Book Synopsis #5: Inside Out ch. 12 "Writing About Literature"
I. Writing and Literature go hand in hand: things to think about
1. Use writing to explore ideas and expand experiences in literature
2. Use the Creative Response to react personally and honestly to literature
3. Use journals for the first 10 minutes of every class and ask students to respond to the literature for that day.
4. Model writing responses using student work and teacher writing samples
5. Allow students to share insights and interpretations of their reading
6. Give students choices about how to respond; not everyone has to have the same assignment; allow students to modify an assignment based upon strengths or understanding
7. Some reading should be done for sheer joy and pleasure; it does not need a writing assignment
8. Allow for some writing before or during a literature selection
9. Encourage creative expression, not just critical essays
10. Grade less; respond more
11. Let the writing assignment grow naturally out of conversations you and your students have had about literature
12. Let students know clearly what you expect from them
13. Make writing about literature a pleasurable experience
14. Use the Close Out Questionnaire (p. 177) to track individual reading
II. Activities to use when writing about literature:
1. CR Sequence:
Phase 1=Use a song, poem, or short story related thematically to the literature. Have students do a creative response to the selection - they can't write "I like it" or "I don't like it" or anything like that. They must create something of their own: a poem, a short written sketch, how it made them feel, the daydream they had listening to it, etc.
2. Phase 2: Guided response (see activities that follow)
a. Quotable Quotes: put an evocative quote on the board (stated themes work well) and have students use it in writing any way they wish
Variations: students pick own quotes and swap then write
b. Author letter: writing a letter to the author stimulates real writing; write a letter to a living author and mail it- might get a response!
c. Vignettes: students imitate the kind of writing the author did, in their own way
d. Narrators: students write a story using a narrator that is not themselves
e. Tall tale telling: think up a family story (or make one up) and tell to partners
f. Spooky tales: tell a ghost story and then write it down
g. Shopping for Poetry: Place short poems around the room, have students mill around reading and talking about the poems, then they must respond to three of them in writing
h.
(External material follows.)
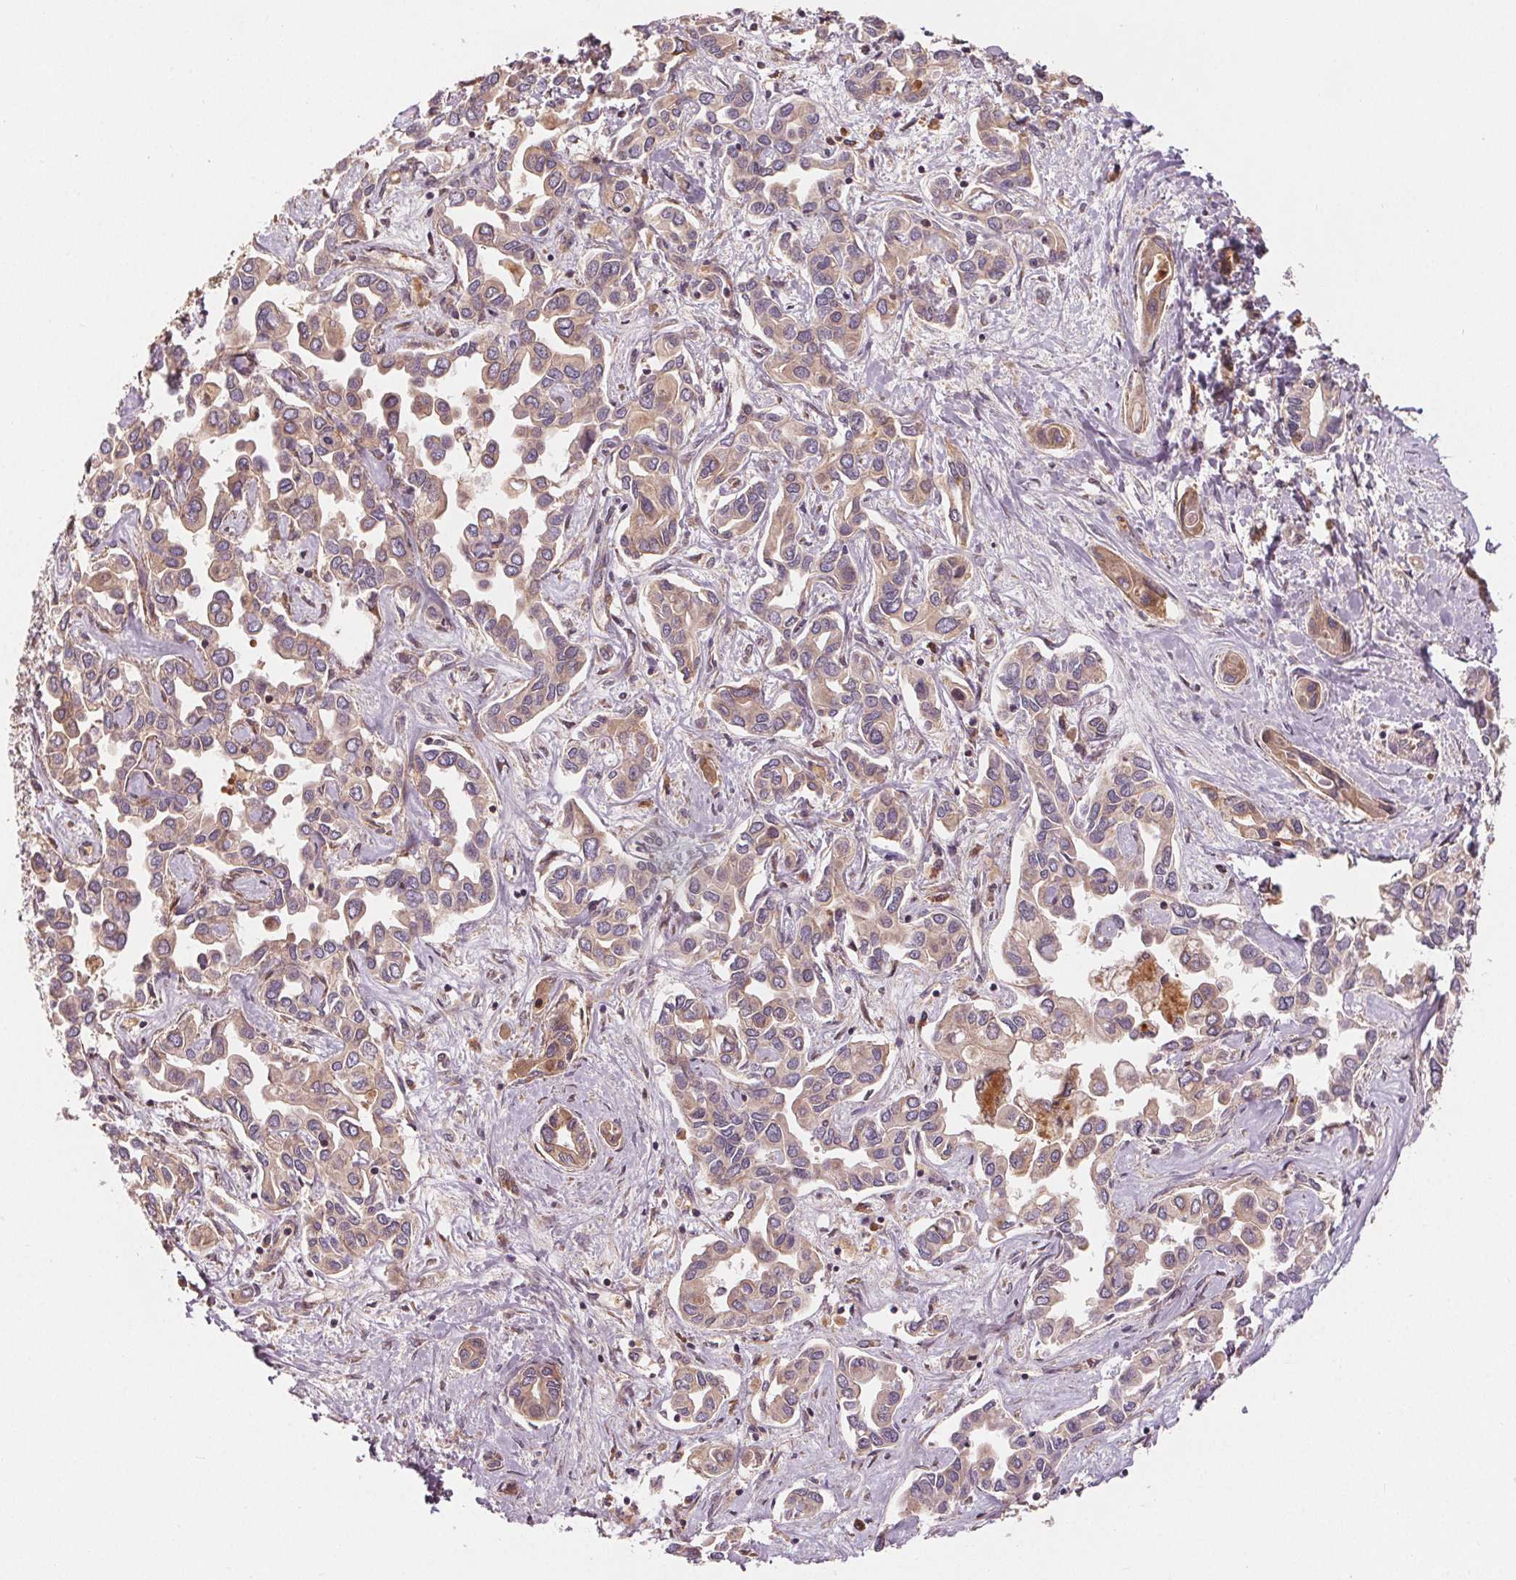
{"staining": {"intensity": "weak", "quantity": "25%-75%", "location": "cytoplasmic/membranous"}, "tissue": "liver cancer", "cell_type": "Tumor cells", "image_type": "cancer", "snomed": [{"axis": "morphology", "description": "Cholangiocarcinoma"}, {"axis": "topography", "description": "Liver"}], "caption": "Protein staining of liver cancer tissue shows weak cytoplasmic/membranous expression in approximately 25%-75% of tumor cells. (Stains: DAB in brown, nuclei in blue, Microscopy: brightfield microscopy at high magnification).", "gene": "EIF3D", "patient": {"sex": "female", "age": 64}}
Strange Poetry: play strange songs/poems and have kids write something strange
III. Alternatives to the Book Report
1. Advertise the book: students write advertising blurbs like those on the back of paperbacks and put up around the room.
2. Continue the story: have students continue the story for a page or two
3. Family tree: have students do for literature and for their own families; telling stories
4. Newspaper Interview: students are reporters asking questions to characters (they can role-play in pairs)
5. Shifting points of view: have students write a sequence of events from another character's perspective
6. Obituaries: students write obituaries for characters who died; bring sensational obituaries as models
7. Minor characters: have students write and develop unimportant characters
8. Book quotes: Double entry journals
9. Nonwritten Responses: Drawing an illustration/visualization; Character portrait; Character Locker (out of shoe box); Illustrated map (draw the neighborhood); Book jacket design; Cast the Movie
IV. Integrating Literature and Writing
1. Look for connections: points of contact between literature and writing
2. Put students in touch with the literature
3. Give lots of choices
4. Talk about the literature with enthusiasm and passion
V. Example Integrated Lesson Plan
1. Setting the scene: write about a favorite place: jot list or cluster
2. Pictorial Display: slides, photos, or videos
3. Students read aloud excerpts from the writing
4. Give students the piece and read it out loud to them; read and talk
5. Have students write a summary of one section
6. Ask students to tell you about a character
7. Students read the piece again and think about the author; have them freewrite
8. Creative response: create something of their own
9. Share the responses; looking for good. Edit and publish the pieces
10. Circle up and have students read their work to each other
This chapter was particularly poignant for me because it validated several of my teaching practices. I have used many, many of these activities in my own classes; such as quotable quotes, author letters, CD covers, continue the story, obituaries, double entry journals, and character journals. I appreciated some of the new strategies listed here as well.
My weakness lies in using too few of the creative responses to literature. My students regularly complain, "All we do is analyze and write essays." It is easy to become too focused upon standards and let fun and creativity fall by the wayside. I'm afraid these practices are starting to turn students off English.